_Your instructions:_ Reproduce the listing in full, exactly as written, but without images.

╭──

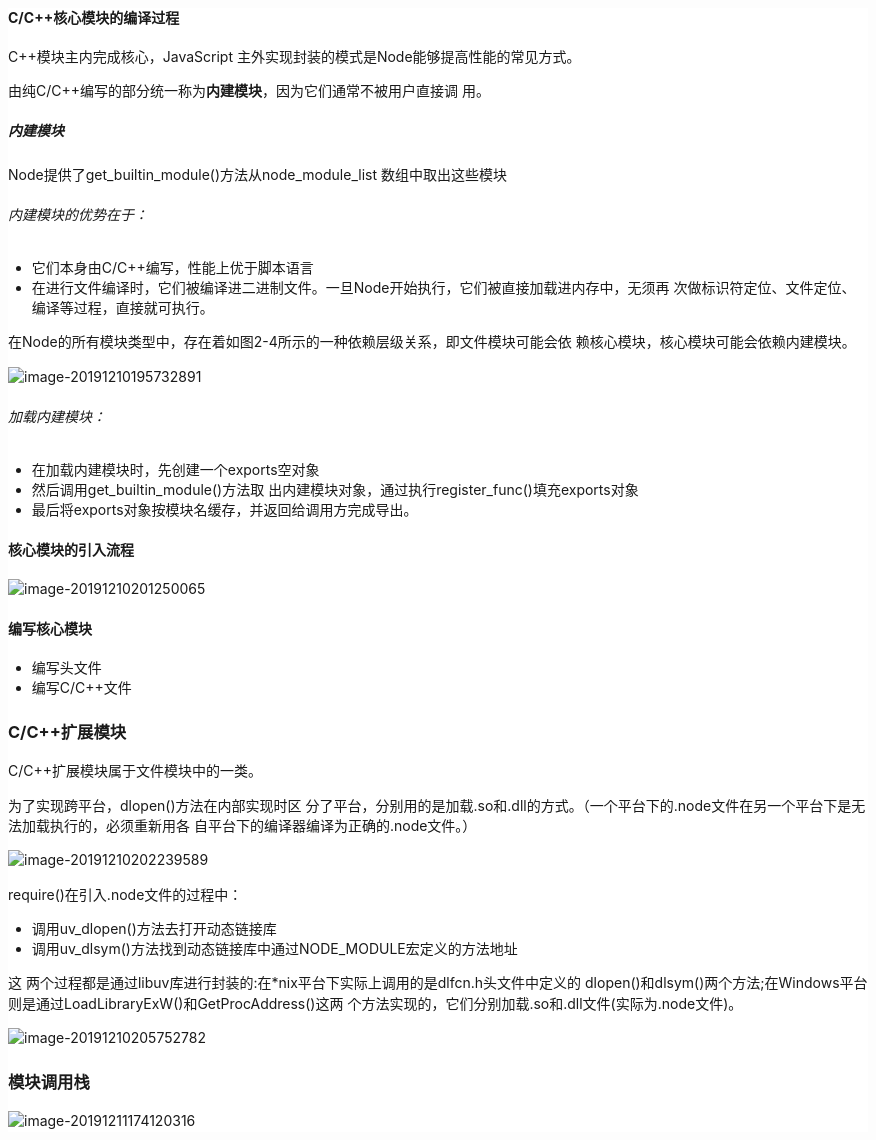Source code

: #### C/C++核心模块的编译过程

C++模块主内完成核心，JavaScript 主外实现封装的模式是Node能够提高性能的常见方式。

由纯C/C++编写的部分统一称为**内建模块**，因为它们通常不被用户直接调 用。

##### 内建模块

Node提供了get_builtin_module()方法从node_module_list 数组中取出这些模块

###### 内建模块的优势在于：

* 它们本身由C/C++编写，性能上优于脚本语言
* 在进行文件编译时，它们被编译进二进制文件。一旦Node开始执行，它们被直接加载进内存中，无须再 次做标识符定位、文件定位、编译等过程，直接就可执行。

在Node的所有模块类型中，存在着如图2-4所示的一种依赖层级关系，即文件模块可能会依 赖核心模块，核心模块可能会依赖内建模块。

![image-20191210195732891](https://tva1.sinaimg.cn/large/006tNbRwgy1g9rvjz8pitj30gc0gsmxx.jpg)

###### 加载内建模块：

* 在加载内建模块时，先创建一个exports空对象
* 然后调用get_builtin_module()方法取 出内建模块对象，通过执行register_func()填充exports对象
* 最后将exports对象按模块名缓存，并返回给调用方完成导出。

#### 核心模块的引入流程

![image-20191210201250065](https://tva1.sinaimg.cn/large/006tNbRwgy1g9rvzu27c2j30m40qa75t.jpg)

#### 编写核心模块

* 编写头文件
* 编写C/C++文件

### C/C++扩展模块

C/C++扩展模块属于文件模块中的一类。

为了实现跨平台，dlopen()方法在内部实现时区 分了平台，分别用的是加载.so和.dll的方式。（一个平台下的.node文件在另一个平台下是无法加载执行的，必须重新用各 自平台下的编译器编译为正确的.node文件。）

![image-20191210202239589](https://tva1.sinaimg.cn/large/006tNbRwgy1g9rwa1zemkj30p60wi0vf.jpg)

require()在引入.node文件的过程中：

* 调用uv_dlopen()方法去打开动态链接库
* 调用uv_dlsym()方法找到动态链接库中通过NODE_MODULE宏定义的方法地址

这 两个过程都是通过libuv库进行封装的:在*nix平台下实际上调用的是dlfcn.h头文件中定义的 dlopen()和dlsym()两个方法;在Windows平台则是通过LoadLibraryExW()和GetProcAddress()这两 个方法实现的，它们分别加载.so和.dll文件(实际为.node文件)。

![image-20191210205752782](https://tva1.sinaimg.cn/large/006tNbRwgy1g9rxappw9mj30pq0lkdhm.jpg)

### 模块调用栈

![image-20191211174120316](https://tva1.sinaimg.cn/large/006tNbRwgy1g9sxcy1mw1j30qm0hy3zw.jpg)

╰──

_Answer box:_
Source code

: #### C/C++核心模块的编译过程

C++模块主内完成核心，JavaScript 主外实现封装的模式是Node能够提高性能的常见方式。

由纯C/C++编写的部分统一称为**内建模块**，因为它们通常不被用户直接调 用。

##### 内建模块

Node提供了get_builtin_module()方法从node_module_list 数组中取出这些模块

###### 内建模块的优势在于：

* 它们本身由C/C++编写，性能上优于脚本语言
* 在进行文件编译时，它们被编译进二进制文件。一旦Node开始执行，它们被直接加载进内存中，无须再 次做标识符定位、文件定位、编译等过程，直接就可执行。

在Node的所有模块类型中，存在着如图2-4所示的一种依赖层级关系，即文件模块可能会依 赖核心模块，核心模块可能会依赖内建模块。

![image-20191210195732891](https://tva1.sinaimg.cn/large/006tNbRwgy1g9rvjz8pitj30gc0gsmxx.jpg)

###### 加载内建模块：

* 在加载内建模块时，先创建一个exports空对象
* 然后调用get_builtin_module()方法取 出内建模块对象，通过执行register_func()填充exports对象
* 最后将exports对象按模块名缓存，并返回给调用方完成导出。

#### 核心模块的引入流程

![image-20191210201250065](https://tva1.sinaimg.cn/large/006tNbRwgy1g9rvzu27c2j30m40qa75t.jpg)

#### 编写核心模块

* 编写头文件
* 编写C/C++文件

### C/C++扩展模块

C/C++扩展模块属于文件模块中的一类。

为了实现跨平台，dlopen()方法在内部实现时区 分了平台，分别用的是加载.so和.dll的方式。（一个平台下的.node文件在另一个平台下是无法加载执行的，必须重新用各 自平台下的编译器编译为正确的.node文件。）

![image-20191210202239589](https://tva1.sinaimg.cn/large/006tNbRwgy1g9rwa1zemkj30p60wi0vf.jpg)

require()在引入.node文件的过程中：

* 调用uv_dlopen()方法去打开动态链接库
* 调用uv_dlsym()方法找到动态链接库中通过NODE_MODULE宏定义的方法地址

这 两个过程都是通过libuv库进行封装的:在*nix平台下实际上调用的是dlfcn.h头文件中定义的 dlopen()和dlsym()两个方法;在Windows平台则是通过LoadLibraryExW()和GetProcAddress()这两 个方法实现的，它们分别加载.so和.dll文件(实际为.node文件)。

![image-20191210205752782](https://tva1.sinaimg.cn/large/006tNbRwgy1g9rxappw9mj30pq0lkdhm.jpg)

### 模块调用栈

![image-20191211174120316](https://tva1.sinaimg.cn/large/006tNbRwgy1g9sxcy1mw1j30qm0hy3zw.jpg)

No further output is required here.